The most intense look of concentration I've ever seen was on the face of a giant rat. The photograph showed the rat -- wearing a straw hat, I might add -- inching its way across a field in which unexploded land mines were buried, in search of the mines.
And no, the rats while big for a rat are too light to trip a mine. The rat was just putting everything it had into its job despite the punishing sun. To return to the VOA report:
[...] APOPO trains sniffer rats to detect explosives and diagnose disease, and in this case, a sniffer is being trained to correctly detect tuberculosis in human sputum samplesThe report was from December 2010. Things have progressed by leaps and bounds since then with the training of rat lab technicians. From Bec Crew's September 19, 2014 report for Scientific American, These adorable giant African rats detect land mines and TB for a living:
[...]
Poling is not prepared at this point to say that the pouched rats are better at detecting TB than trained technicians using microscopes. But he says the animals are a lot quicker.
"They can test hundreds of samples a day," said Poling. "And we essentially get results immediately. A microscopist can do 20 to 40 samples a day, so it's very slow for microscopists. It's also not very accurate. They miss a lot of positives."
[...] APOPO – which stands for Anti-Persoonsmijnen Ontmijnende Product Ontwikkeling in Dutch, or Anti-Personnel Landmines Detection Product Development in English – is an organisation that trains and deploys rats, named HeroRATS, for the detection of abandoned land mines and tuberculosis. Founded in 1997 by Belgian rat-enthusiast, Bart Weetjens, APOPO partnered with the Tanzanian People’s Defence Force and the Sokoine University of Agriculture in a city called Morogoro in the southern highlands of Tanzania, where they now maintain their headquarters and training facilities.This gives new meaning to the term lab rat.
Since 2000, they've bred hundreds of trained and accredited rats that have so far found 1,500 buried land mines across an area of 240,000 metres squared in Tanzania, and 6,693 land mines, 26,934 small arms and ammunitions, and 1,087 bombs across 9,898,690 metres squared in Mozambique. They’re also operating in Thailand, Angola, Vietnam, Cambodia and Laos.
[...]
A spin-off project that trains tuberculosis-detecting rats has so far produced 54 accredited rats for use in 19 TB clinics in the Tanzanian city of Dar es Salaam. Since 2002, they’ve screened 226,931 samples and identified 5,594 TB patients.
You'll have to forgive Bec's use of "adorable." At the time of the writing she was the proud new foster parent of a giant African rat. APOPO has an adoption program, where for about $7.00 a month people can sponsor the rearing and training of a rat techie and follow the rat's education and professional career. Her baby hadn't been born yet, although she'd already named it, but much of her report is taken up with details on how the rats are trained.
From this, I don't think banana rewards are the entire explanation for the intense concentration the rats seem to bring to their job.
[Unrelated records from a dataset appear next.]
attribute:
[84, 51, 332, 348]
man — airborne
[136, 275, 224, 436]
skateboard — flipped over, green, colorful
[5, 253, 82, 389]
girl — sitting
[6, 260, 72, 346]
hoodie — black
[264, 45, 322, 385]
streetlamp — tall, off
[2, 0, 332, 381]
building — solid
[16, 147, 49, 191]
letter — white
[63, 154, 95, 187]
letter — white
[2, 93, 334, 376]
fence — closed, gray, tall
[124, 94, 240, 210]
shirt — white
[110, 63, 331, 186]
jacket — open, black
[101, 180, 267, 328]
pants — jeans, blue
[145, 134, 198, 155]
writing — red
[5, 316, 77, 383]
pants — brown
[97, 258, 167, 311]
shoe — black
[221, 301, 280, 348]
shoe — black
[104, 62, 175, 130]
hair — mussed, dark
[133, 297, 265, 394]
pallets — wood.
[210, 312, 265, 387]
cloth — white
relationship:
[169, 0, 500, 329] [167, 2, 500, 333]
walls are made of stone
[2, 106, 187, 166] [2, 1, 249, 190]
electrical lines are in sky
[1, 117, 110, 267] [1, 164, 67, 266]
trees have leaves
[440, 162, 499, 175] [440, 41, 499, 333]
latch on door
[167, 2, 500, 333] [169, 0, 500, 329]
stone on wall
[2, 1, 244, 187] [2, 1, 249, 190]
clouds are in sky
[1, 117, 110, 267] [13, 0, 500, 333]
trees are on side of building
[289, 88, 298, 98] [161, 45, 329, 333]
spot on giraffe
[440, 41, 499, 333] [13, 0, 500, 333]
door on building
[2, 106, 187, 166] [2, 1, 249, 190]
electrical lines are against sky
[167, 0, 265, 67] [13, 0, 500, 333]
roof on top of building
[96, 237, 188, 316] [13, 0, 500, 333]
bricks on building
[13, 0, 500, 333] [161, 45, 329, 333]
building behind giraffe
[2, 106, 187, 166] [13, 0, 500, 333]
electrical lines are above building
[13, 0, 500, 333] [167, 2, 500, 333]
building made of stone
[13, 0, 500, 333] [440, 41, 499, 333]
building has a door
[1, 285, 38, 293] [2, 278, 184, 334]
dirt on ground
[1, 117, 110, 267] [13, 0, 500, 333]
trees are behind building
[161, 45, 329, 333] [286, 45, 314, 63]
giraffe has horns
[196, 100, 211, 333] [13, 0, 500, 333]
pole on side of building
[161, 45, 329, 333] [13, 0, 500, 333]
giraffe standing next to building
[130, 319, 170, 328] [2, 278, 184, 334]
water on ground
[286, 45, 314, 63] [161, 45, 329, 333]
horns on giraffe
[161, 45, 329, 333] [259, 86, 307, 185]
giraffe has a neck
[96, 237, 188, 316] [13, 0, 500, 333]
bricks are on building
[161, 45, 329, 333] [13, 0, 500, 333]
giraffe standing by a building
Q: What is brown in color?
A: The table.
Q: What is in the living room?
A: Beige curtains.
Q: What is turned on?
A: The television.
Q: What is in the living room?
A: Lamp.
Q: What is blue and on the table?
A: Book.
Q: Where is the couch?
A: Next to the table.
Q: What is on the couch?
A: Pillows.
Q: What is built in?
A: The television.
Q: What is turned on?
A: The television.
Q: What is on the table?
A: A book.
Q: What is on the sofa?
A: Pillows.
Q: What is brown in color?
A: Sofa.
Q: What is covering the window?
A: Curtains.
From birth they're given a level of attention and affection by their human trainers that would be the envy of American public school children. Looks like the rats respond in kind when it comes to their work for humans.
As a general observation it's not possible to establish much of an emotional bond between oneself and systems. This I would think can limit a worker's sense of personal responsibility, which in turn can influence the worker's level of concentration. Yet humans depend increasingly on increasingly large and complex systems for survival. It's a spin of the roulette wheel how much concentration the people who work in the systems apply to their jobs. Often this outweighs or cancels out the benefit of a system.